Pr Nicolas Mathieu : Est-ce que passer de la molécule princeps au biosimilaire fait courir un risque au patient en termes d’efficacité et de tolérance ? Non. C’est la même chose. Mais la façon dont vous informez le patient est très importante. Cette information doit être communiquée de manière adaptée pour empêcher l’effet « nocebo ». Par exemple, vous donnez le même médicament à votre patient mais il a changé de nom et l’emballage n’a pas la même couleur, c’est une boîte différente. Du coup si vous avez mal informé le patient, il peut aller moins bien, se sentir fatigué, se plaindre de douleurs articulaires. Alors que sur le plan biologique, il n’y a aucune élévation des marqueurs de l’inflammation. Et il risque de vouloir revenir au médicament princeps.

 

TLM : Il existe sept biosimilaires de l’adalimumab. Sur quels critères choisir ?

_ _ _

**CONSIGNES**
a) Pouvez-vous recopier, dans l'extrait sur les biosimilaires, le passage qui commence par les mots contenant « Pr Nicolas Mathieu : Est-ce » et se termine par « quels critères choisir ? » ?
b) Les affirmations suivantes concordent-elles avec l'extrait sur les biosimilaires ? Répondez par oui ou par non à chacune, en citant les mots décisifs du texte : (i) selon le Pr Nicolas Mathieu, passer de la molécule princeps au biosimilaire fait courir un risque au patient en termes d'efficacité ; (ii) un patient mal informé peut se plaindre de douleurs articulaires ; (iii) il existe cinq biosimilaires de l'adalimumab.

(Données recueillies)
_ _ _

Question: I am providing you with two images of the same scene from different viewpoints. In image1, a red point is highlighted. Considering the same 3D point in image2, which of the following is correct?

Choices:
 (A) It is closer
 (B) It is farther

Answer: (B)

_ _ _

**RÉPONSES PAR CONSIGNE**
a)
Pr Nicolas Mathieu : Est-ce que passer de la molécule princeps au biosimilaire fait courir un risque au patient en termes d’efficacité et de tolérance ? Non. C’est la même chose. Mais la façon dont vous informez le patient est très importante. Cette information doit être communiquée de manière adaptée pour empêcher l’effet « nocebo ». Par exemple, vous donnez le même médicament à votre patient mais il a changé de nom et l’emballage n’a pas la même couleur, c’est une boîte différente. Du coup si vous avez mal informé le patient, il peut aller moins bien, se sentir fatigué, se plaindre de douleurs articulaires. Alors que sur le plan biologique, il n’y a aucune élévation des marqueurs de l’inflammation. Et il risque de vouloir revenir au médicament princeps.

 

TLM : Il existe sept biosimilaires de l’adalimumab. Sur quels critères choisir ?

b)
(i) Non : « Non. C’est la même chose. »
(ii) Oui : « se plaindre de douleurs articulaires »
(iii) Non : « Il existe sept biosimilaires de l’adalimumab. »